As I made my way down the hill all hell broke loose on the perimeter off to my left. Someone had cut loose with an M-60, sending tracers out across the wire into the dark shadows beyond.

For the first time since I’d been there, Lane was under direct attack.

With all the fireworks going on, I decided to snap a few pictures. I climbed up on the roof of the supply building, aimed my camera towards the gun fire, and starting shooting. At one point an officer came by and told me to get down and take cover. I lied and told him I was the official 498th photographer, and I needed to get some pictures of the attack. Another mortar landed on the flight line, and the man lost interest in me.

With our M-60’s pouring out lead, the 129th gunships quickly got in on the action, saturating our perimeter with mini-gun rounds. Giant flares illuminated the area, casting stark shadows all around me. The eerie shadows swung wildly back and forth as the flares drifted down from above.

The six-foot long spent flares tubes, like ghostly apparitions, floated silently down until they landed with a startling thud and a clang.

Out of film, I headed down to the radio shack to find a cluster of guys crammed into the little radio room, where Lt. O’Quinn was manning the radios. He told us that Bulldog Ops had just called and they were in need of additional fuel (for their gunships). He needed someone to drive our POL truck over there so they could get their birds back up.
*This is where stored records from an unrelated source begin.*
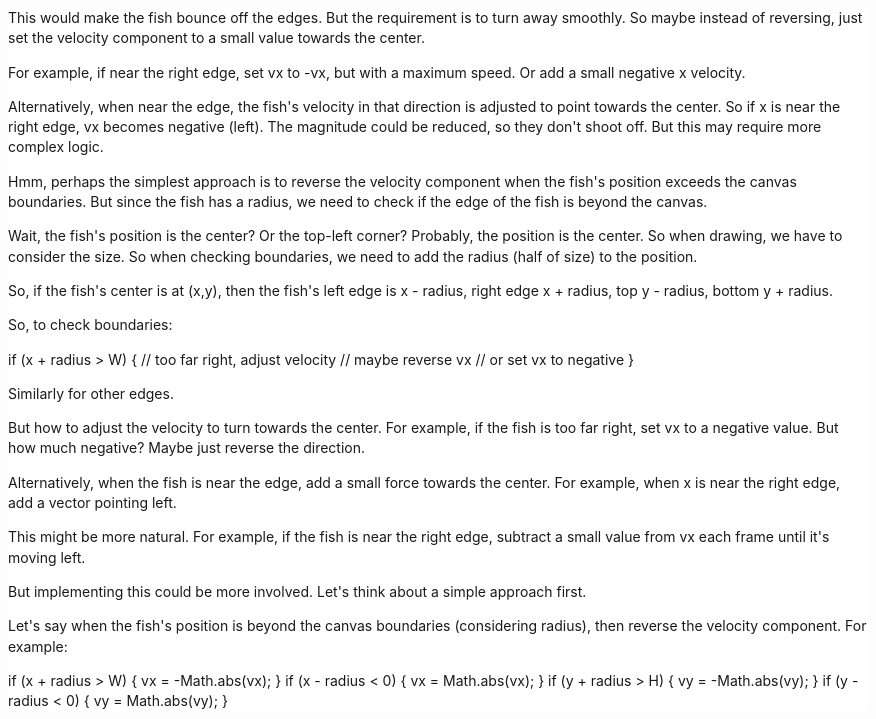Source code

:This would make the fish bounce off the edges. But the requirement is to turn away smoothly. So maybe instead of reversing, just set the velocity component to a small value towards the center.

For example, if near the right edge, set vx to -vx, but with a maximum speed. Or add a small negative x velocity.

Alternatively, when near the edge, the fish's velocity in that direction is adjusted to point towards the center. So if x is near the right edge, vx becomes negative (left). The magnitude could be reduced, so they don't shoot off. But this may require more complex logic.

Hmm, perhaps the simplest approach is to reverse the velocity component when the fish's position exceeds the canvas boundaries. But since the fish has a radius, we need to check if the edge of the fish is beyond the canvas.

Wait, the fish's position is the center? Or the top-left corner? Probably, the position is the center. So when drawing, we have to consider the size. So when checking boundaries, we need to add the radius (half of size) to the position.

So, if the fish's center is at (x,y), then the fish's left edge is x - radius, right edge x + radius, top y - radius, bottom y + radius.

So, to check boundaries:

if (x + radius > W) {
   // too far right, adjust velocity
   // maybe reverse vx
   // or set vx to negative
}

Similarly for other edges.

But how to adjust the velocity to turn towards the center. For example, if the fish is too far right, set vx to a negative value. But how much negative? Maybe just reverse the direction.

Alternatively, when the fish is near the edge, add a small force towards the center. For example, when x is near the right edge, add a vector pointing left.

This might be more natural. For example, if the fish is near the right edge, subtract a small value from vx each frame until it's moving left.

But implementing this could be more involved. Let's think about a simple approach first.

Let's say when the fish's position is beyond the canvas boundaries (considering radius), then reverse the velocity component. For example:

if (x + radius > W) {
   vx = -Math.abs(vx);
}
if (x - radius < 0) {
   vx = Math.abs(vx);
}
if (y + radius > H) {
   vy = -Math.abs(vy);
}
if (y - radius < 0) {
   vy = Math.abs(vy);
}
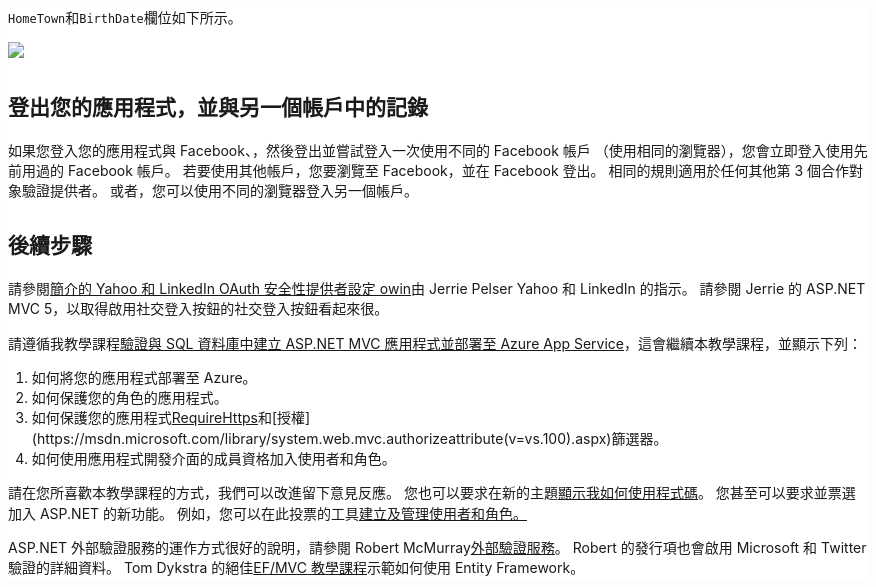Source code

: `HomeTown`和`BirthDate`欄位如下所示。

![](create-an-aspnet-mvc-5-app-with-facebook-and-google-oauth2-and-openid-sign-on/_static/image39.png)

<a id="off"></a>
## <a name="logging-off-your-app-and-logging-in-with-another-account"></a>登出您的應用程式，並與另一個帳戶中的記錄

如果您登入您的應用程式與 Facebook、，然後登出並嘗試登入一次使用不同的 Facebook 帳戶 （使用相同的瀏覽器），您會立即登入使用先前用過的 Facebook 帳戶。 若要使用其他帳戶，您要瀏覽至 Facebook，並在 Facebook 登出。 相同的規則適用於任何其他第 3 個合作對象驗證提供者。 或者，您可以使用不同的瀏覽器登入另一個帳戶。

## <a name="next-steps"></a>後續步驟

請參閱[簡介的 Yahoo 和 LinkedIn OAuth 安全性提供者設定 owin](http://www.jerriepelser.com/blog/introducing-the-yahoo-linkedin-oauth-security-providers-for-owin/)由 Jerrie Pelser Yahoo 和 LinkedIn 的指示。 請參閱 Jerrie 的 ASP.NET MVC 5，以取得啟用社交登入按鈕的社交登入按鈕看起來很。

請遵循我教學課程[驗證與 SQL 資料庫中建立 ASP.NET MVC 應用程式並部署至 Azure App Service](https://docs.microsoft.com/aspnet/core/security/authorization/secure-data)，這會繼續本教學課程，並顯示下列：

1. 如何將您的應用程式部署至 Azure。
2. 如何保護您的角色的應用程式。
3. 如何保護您的應用程式[RequireHttps](https://msdn.microsoft.com/library/system.web.mvc.requirehttpsattribute(v=vs.108).aspx)和[授權](https://msdn.microsoft.com/library/system.web.mvc.authorizeattribute(v=vs.100).aspx)篩選器。
4. 如何使用應用程式開發介面的成員資格加入使用者和角色。

請在您所喜歡本教學課程的方式，我們可以改進留下意見反應。 您也可以要求在新的主題[顯示我如何使用程式碼](http://aspnet.uservoice.com/forums/228522-show-me-how-with-code)。 您甚至可以要求並票選加入 ASP.NET 的新功能。 例如，您可以在此投票的工具[建立及管理使用者和角色。](http://aspnet.uservoice.com/forums/41199-general-asp-net/suggestions/5646857-asp-net-identity-membership-db-tool-to-mangage-use)

ASP.NET 外部驗證服務的運作方式很好的說明，請參閱 Robert McMurray[外部驗證服務](https://asp.net/web-api/overview/security/external-authentication-services)。 Robert 的發行項也會啟用 Microsoft 和 Twitter 驗證的詳細資料。 Tom Dykstra 的絕佳[EF/MVC 教學課程](../getting-started/getting-started-with-ef-using-mvc/creating-an-entity-framework-data-model-for-an-asp-net-mvc-application.md)示範如何使用 Entity Framework。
I said I’d do it, so he handed me the key and said, “Thanks.” The next thing I know, I’m driving a truck filled with thousands of gallons of JP-4 fuel across the compound as mortars explode off to my left, on the flight line. I pushed the gas pedal to the floor and held my breath. A few minutes later the fuel was delivered and I found myself helping a 129th crew load rockets into their rocket pods. What a night!

Later on, it became clear that there hadn’t been a ground assault, just a dozen or so mortars lobbed into the compound. The best we could figure was that the VC had come back from a mission humping some extra mortars, and they decided that rather than carry them any further, they’d let us have them. And they did.